Give and take
MANAGEMENT seminars on leadership like to point out that leaders need to be “givers” not “takers.” Definitions of these seemingly too obvious terms are not provided, presumably too self-evident to require further elaboration. Suffice it to say that “givers” are the ones in the white hats. And who are the villains? It’s the takers who need to be either converted into givers or asked to ride out into the sunset. They can take their own horses.
One question on givers is what they are supposed to give. Is what they share something of value to the recipient? (You give me a headache.) Is someone who gives unsolicited opinions at the drop of a hat even on issues he is not even remotely involved with (office parties should include families) to be recognized as a giver?
On the other hand, is a taker to be automatically ostracized? What is he taking which he is not supposed to? Are order takers included in the group? (And is that a tall café latte’ for you with non-fat milk, Sir?) In the medical profession, taking is obligatory — I will take away your pain, my dear.
What is the role of a “giver” in an organization?
It is best to define the “gift” being given. Not everything presented to another for free is heartily accepted with thanks, even when offered with the sincerest of intentions. Leftover food (here take this home to your family) and bad reviews (your movie misses the point of the general’s life completely) surely invite mixed reactions, especially when these are not solicited. Okay, in the case of the food, there is only appreciation when the leftover in the doggie bag (note the contempt even in the designation of container) is seafood paella or the parts of a lechon, yes, even the ears.
Are takers in an organization to be shunned? It seems misdirected to marginalize this very aggressive set of people who are likely the ones growing the business with their predatory instincts of grabbing new business and barging through locked doors to escape a fire. Is an acquisitive attitude dysfunctional? Some management gurus would call this predatory spirit as focus: “eyes on the prize, guys.”
Perhaps, the best way to look at this binary approach of decid-
ing to be either giver or taker is to consider having both traits, and applying each when appropriate. One can be both a giver and taker in varying situations.
Particular circumstances may require a shifting of roles from giver to taker and vice versa. Does hard bargaining in acquiring an asset favor the giver? (Sure, you can have the ground floor without a discount on your selling price.) Can a team-building session accommodate a taker? (Okay, I’m taking over the white board and all of you just shut up.)
Giving and taking are just two sides of a coin.
Even a habitual giver needs to occasionally stand up to takers (or other givers) and not succumb to bullying and being taken advantage of. It is possible for givers then to be pushed down to the lowest end of the food chain serving as snack food for sharks. There is a point where donor fatigue from giving constantly can be stressful. Selfishness is a survival skill. (Leave me alone.)

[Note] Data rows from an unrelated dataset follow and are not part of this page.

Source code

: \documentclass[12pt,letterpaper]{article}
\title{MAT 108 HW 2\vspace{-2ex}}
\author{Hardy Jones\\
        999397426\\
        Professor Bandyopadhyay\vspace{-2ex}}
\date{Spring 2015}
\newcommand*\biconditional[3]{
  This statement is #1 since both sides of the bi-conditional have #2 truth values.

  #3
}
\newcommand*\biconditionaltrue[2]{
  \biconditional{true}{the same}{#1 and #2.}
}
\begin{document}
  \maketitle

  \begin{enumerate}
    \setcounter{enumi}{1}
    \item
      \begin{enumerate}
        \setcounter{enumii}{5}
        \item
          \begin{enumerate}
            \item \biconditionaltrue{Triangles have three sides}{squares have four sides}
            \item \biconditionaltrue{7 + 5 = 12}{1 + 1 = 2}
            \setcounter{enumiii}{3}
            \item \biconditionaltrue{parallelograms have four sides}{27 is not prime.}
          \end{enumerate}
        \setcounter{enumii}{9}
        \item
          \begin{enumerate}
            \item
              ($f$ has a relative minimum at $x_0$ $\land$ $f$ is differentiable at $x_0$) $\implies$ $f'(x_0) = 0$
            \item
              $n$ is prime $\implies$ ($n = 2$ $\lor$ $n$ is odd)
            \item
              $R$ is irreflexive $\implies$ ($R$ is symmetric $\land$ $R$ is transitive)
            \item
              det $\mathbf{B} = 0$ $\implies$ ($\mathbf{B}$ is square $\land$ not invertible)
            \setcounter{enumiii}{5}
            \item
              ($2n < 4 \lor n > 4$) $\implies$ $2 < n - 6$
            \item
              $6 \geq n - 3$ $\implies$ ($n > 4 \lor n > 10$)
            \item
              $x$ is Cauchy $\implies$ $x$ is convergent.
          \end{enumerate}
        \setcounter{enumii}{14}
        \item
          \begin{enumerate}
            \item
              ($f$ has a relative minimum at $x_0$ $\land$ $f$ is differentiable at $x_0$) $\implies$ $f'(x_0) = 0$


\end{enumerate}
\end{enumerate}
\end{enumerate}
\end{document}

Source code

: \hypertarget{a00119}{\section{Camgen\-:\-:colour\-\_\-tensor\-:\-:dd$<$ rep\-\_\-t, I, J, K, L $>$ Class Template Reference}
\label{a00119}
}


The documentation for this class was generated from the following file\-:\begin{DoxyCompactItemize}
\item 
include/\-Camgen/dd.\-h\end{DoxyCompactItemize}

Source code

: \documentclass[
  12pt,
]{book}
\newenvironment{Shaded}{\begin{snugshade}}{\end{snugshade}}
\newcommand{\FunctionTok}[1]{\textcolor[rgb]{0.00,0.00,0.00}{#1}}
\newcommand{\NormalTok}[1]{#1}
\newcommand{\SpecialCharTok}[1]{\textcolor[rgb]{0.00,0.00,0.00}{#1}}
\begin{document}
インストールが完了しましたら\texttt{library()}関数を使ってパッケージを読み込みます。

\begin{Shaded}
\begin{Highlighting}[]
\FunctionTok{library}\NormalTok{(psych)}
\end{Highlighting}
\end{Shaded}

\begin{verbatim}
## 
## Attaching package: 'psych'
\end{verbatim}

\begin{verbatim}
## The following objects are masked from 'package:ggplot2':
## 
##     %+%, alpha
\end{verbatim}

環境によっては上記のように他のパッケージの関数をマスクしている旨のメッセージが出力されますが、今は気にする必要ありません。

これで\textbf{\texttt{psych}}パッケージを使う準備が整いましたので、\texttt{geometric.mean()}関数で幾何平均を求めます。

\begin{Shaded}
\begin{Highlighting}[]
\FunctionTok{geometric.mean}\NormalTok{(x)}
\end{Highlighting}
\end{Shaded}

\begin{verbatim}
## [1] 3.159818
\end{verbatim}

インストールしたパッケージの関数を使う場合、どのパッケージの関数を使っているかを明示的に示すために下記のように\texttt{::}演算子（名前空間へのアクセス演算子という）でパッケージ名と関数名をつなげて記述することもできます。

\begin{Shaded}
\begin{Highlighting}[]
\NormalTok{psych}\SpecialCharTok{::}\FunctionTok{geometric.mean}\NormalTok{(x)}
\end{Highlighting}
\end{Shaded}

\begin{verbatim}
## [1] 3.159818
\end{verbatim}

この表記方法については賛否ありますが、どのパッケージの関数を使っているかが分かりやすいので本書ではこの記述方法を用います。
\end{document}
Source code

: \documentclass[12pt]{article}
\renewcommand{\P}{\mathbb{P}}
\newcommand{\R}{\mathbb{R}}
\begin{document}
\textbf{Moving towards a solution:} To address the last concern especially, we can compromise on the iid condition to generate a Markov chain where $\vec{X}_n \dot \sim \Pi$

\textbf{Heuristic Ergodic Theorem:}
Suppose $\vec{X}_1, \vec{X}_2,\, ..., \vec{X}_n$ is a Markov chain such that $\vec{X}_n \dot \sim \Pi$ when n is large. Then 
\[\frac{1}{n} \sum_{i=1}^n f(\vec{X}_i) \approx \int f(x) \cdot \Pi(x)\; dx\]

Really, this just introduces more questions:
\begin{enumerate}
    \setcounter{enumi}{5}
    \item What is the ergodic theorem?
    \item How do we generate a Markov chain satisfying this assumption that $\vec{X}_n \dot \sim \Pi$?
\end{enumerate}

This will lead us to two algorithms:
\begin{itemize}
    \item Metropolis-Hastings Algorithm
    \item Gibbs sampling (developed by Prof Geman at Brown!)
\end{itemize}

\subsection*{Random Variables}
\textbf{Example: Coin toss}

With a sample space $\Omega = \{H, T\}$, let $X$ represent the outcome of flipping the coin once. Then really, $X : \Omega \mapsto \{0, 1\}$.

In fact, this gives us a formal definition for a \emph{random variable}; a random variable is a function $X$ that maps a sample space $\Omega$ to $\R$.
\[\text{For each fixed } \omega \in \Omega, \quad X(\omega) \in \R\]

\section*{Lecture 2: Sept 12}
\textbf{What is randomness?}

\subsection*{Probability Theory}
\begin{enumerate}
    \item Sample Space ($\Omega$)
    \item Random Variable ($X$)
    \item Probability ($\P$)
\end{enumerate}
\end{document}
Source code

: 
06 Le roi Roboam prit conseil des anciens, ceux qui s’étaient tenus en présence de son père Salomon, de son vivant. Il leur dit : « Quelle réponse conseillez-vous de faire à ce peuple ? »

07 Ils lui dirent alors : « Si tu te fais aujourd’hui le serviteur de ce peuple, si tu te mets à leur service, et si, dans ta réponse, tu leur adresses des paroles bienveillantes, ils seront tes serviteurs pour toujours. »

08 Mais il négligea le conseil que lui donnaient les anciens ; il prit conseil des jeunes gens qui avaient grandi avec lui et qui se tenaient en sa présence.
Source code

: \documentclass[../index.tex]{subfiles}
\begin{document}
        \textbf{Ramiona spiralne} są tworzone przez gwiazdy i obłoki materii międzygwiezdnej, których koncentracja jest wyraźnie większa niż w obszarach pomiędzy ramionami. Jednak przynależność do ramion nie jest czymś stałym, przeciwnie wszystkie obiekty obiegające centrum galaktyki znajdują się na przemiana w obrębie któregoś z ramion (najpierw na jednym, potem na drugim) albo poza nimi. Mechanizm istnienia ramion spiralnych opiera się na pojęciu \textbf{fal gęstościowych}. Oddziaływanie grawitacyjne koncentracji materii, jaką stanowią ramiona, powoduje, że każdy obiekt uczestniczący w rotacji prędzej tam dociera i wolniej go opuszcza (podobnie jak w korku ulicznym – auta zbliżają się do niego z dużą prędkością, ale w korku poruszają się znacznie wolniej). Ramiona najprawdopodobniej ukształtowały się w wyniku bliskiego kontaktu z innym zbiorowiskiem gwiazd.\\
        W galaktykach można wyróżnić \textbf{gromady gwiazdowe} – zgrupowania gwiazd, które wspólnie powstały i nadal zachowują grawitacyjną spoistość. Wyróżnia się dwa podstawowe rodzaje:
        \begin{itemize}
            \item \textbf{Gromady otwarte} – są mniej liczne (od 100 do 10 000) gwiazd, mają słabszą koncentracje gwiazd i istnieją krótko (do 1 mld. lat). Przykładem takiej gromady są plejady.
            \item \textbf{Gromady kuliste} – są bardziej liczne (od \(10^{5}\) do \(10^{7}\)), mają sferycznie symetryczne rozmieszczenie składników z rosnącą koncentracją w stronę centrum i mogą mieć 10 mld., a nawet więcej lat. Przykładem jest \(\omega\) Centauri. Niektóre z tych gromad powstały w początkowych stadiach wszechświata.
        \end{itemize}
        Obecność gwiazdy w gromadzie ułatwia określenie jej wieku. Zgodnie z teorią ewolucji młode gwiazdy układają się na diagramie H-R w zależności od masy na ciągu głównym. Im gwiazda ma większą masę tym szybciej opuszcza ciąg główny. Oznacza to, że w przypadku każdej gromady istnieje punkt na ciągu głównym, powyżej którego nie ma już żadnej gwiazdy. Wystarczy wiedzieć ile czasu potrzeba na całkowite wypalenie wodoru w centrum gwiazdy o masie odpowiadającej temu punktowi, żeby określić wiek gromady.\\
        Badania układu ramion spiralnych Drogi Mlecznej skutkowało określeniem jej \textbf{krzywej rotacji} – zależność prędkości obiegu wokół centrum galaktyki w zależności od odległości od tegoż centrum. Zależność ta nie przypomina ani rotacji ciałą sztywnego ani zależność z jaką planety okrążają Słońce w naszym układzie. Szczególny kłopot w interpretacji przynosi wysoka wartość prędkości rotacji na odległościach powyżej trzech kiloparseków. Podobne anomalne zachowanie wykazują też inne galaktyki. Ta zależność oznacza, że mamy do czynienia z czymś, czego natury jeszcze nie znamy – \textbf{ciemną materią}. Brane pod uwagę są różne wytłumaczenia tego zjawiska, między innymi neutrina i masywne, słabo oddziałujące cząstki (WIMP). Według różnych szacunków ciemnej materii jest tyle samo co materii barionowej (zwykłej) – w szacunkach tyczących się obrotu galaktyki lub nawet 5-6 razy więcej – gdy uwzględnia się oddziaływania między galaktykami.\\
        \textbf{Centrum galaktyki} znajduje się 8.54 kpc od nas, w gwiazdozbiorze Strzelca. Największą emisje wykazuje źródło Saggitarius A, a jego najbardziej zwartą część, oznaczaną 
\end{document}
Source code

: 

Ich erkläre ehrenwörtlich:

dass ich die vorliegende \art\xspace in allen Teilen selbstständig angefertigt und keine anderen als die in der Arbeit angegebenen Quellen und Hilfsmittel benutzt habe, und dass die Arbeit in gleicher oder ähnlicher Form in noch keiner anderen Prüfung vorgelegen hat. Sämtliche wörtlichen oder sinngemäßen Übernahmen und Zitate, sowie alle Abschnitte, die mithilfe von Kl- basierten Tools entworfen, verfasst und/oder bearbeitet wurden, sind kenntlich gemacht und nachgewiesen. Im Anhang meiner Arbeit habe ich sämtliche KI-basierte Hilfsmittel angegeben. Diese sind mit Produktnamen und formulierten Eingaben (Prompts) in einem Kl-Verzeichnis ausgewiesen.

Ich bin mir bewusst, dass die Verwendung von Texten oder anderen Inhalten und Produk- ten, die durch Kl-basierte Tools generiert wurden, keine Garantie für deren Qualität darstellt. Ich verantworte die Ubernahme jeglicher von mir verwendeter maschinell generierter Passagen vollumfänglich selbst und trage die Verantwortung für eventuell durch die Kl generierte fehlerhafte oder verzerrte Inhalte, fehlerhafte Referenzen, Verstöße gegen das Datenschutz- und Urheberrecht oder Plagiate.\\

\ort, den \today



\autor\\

Social intercourse needs the yin and yang of give and take. A conversation needs two sides taking turns talking and listening. There can be no exchange of ideas when everybody just keeps nodding.
Being a good listener, which givers are advised to be, doesn’t mean keeping quiet the whole time, and letting the other person do all the talking. A monologue only works when a Shakespearean character delivers a soliloquy like Hamlet’s (to be or not to be). This long thought balloon is aimed at the audience, even if there are other characters on the stage, pretending to be reading. It lays out motive, observations, and what the character will do next — “to take arms against a sea of troubles, and by opposing end them.”
A conversation needs two sides to be a dialogue. Social interactions, like life, involve both giving and taking, hopefully leaning more on the generous side of an always unequal and often unfair contest.
It is best to define the “gift” being given. Not everything presented to another for free is heartily accepted with thanks, even when offered with the sincerest of intentions.